A volerla guardare superficialmente l’equazione è presto fatta. Sono gli emarginati a pr endere la via del Mediterraneo per raggiungere l’Europa e questo spiega gli arrivi del 2020. Dodicimila a fronte dei poco più di duemila dell’anno precedente. La crisi economica, certo, aggravata dalla pandemia. Eppure c’è un pezzo del racconto che manca e coinvolge le politiche di contenimento delle migrazioni, l’approccio europeo verso i paesi partner nel Nordafrica.

 

«L’Unione Europea sta adottando con la Tunisia, come con altri paesi dell’area, un approccio di aiuti funzionali e condizionati dal contenimento e riassorbimento dei migranti», dice Clara Capelli, economista dello sviluppo ed esperta di Nordafrica che ha lavorato dal 2014 al 2017 per la Banca Africana di Sviluppo a Tunisi. «I modelli di sviluppo proposti in questi anni sono stati sbagliati. Le infrastrutture rendono possibile lo sviluppo ma non lo creano e in Tunisia non esistono ancora tavoli di ragionamento sulle politiche industriali. E i fondi per le politiche securitarie creano un circolo vizioso, perché la sicurezza è un settore economico polarizzante. C’è tanta bassa manovalanza ma i proventi vanno a pochi».

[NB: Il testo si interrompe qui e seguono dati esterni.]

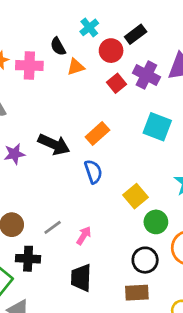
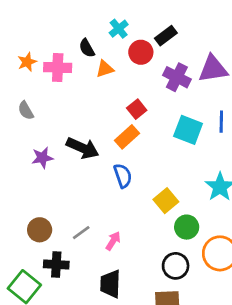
red square: (116, 83) -> (137, 109), moved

Significa che gli investimenti europei, anziché contribuire allo sviluppo, continuano a vincolarlo al controllo delle frontiere, bloccando le politiche di redistribuzione delle risorse. Tanti soldi a pochi individui. Tanti fondi a poche istituzioni.

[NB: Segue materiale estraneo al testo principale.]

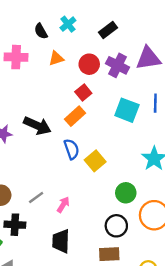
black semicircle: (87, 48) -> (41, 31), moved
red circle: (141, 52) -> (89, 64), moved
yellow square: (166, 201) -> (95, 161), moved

Fattori che continuano a promuovere il disagio sociale e dunque le proteste e dunque il tentativo di migliaia di giovani di cercare fortuna in altri Paesi, giovani stanchi di sperare che arrivi lavoro in un Paese in cui il controllo dei rimpatri vincola lo sviluppo economico. Questo favorisce, inevitabilmente, la fortuna di politici che si propongono come lo strumento più fidato per garantire le politiche che i governi europei vogliono, gestire arrivi e sbarchi, più che politiche industriali e riforme.

Come Abir Moussi, parlamentare dal 2019, ex funzionaria del partito di Ben Ali, che cavalca ormai da mesi l’onda lunga della frustrazione dei giovani per le mancate risposte dei governi democraticamente eletti e si fa rappresentante della nostalgia per il regime. Nega la rivoluzione, Moussi, si schiera contro il partito islamista Ennahda e chiede una presidenza e un apparato di sicurezza solido.

In sostanza il ritorno dell’uomo forte.

Firas ricorda poco del regime, subiva l’eco delle ingiustizie da ragazzino e subisce l’eco della nostalgia oggi.

 

Quando gli chiedi cos’è Ben Ali per un ventenne di Ettadhamen a dieci anni dalla rivoluzione risponde che era un dittatore, certo, e che la rivoluzione è stata giusta e almeno oggi tutti possono protestare. «Ma è secondario, vedi, prima non avevamo fame e stavamo zitti per paura del regime. Oggi possiamo parlare ma abbiamo la pancia vuota. Capisci la differenza?».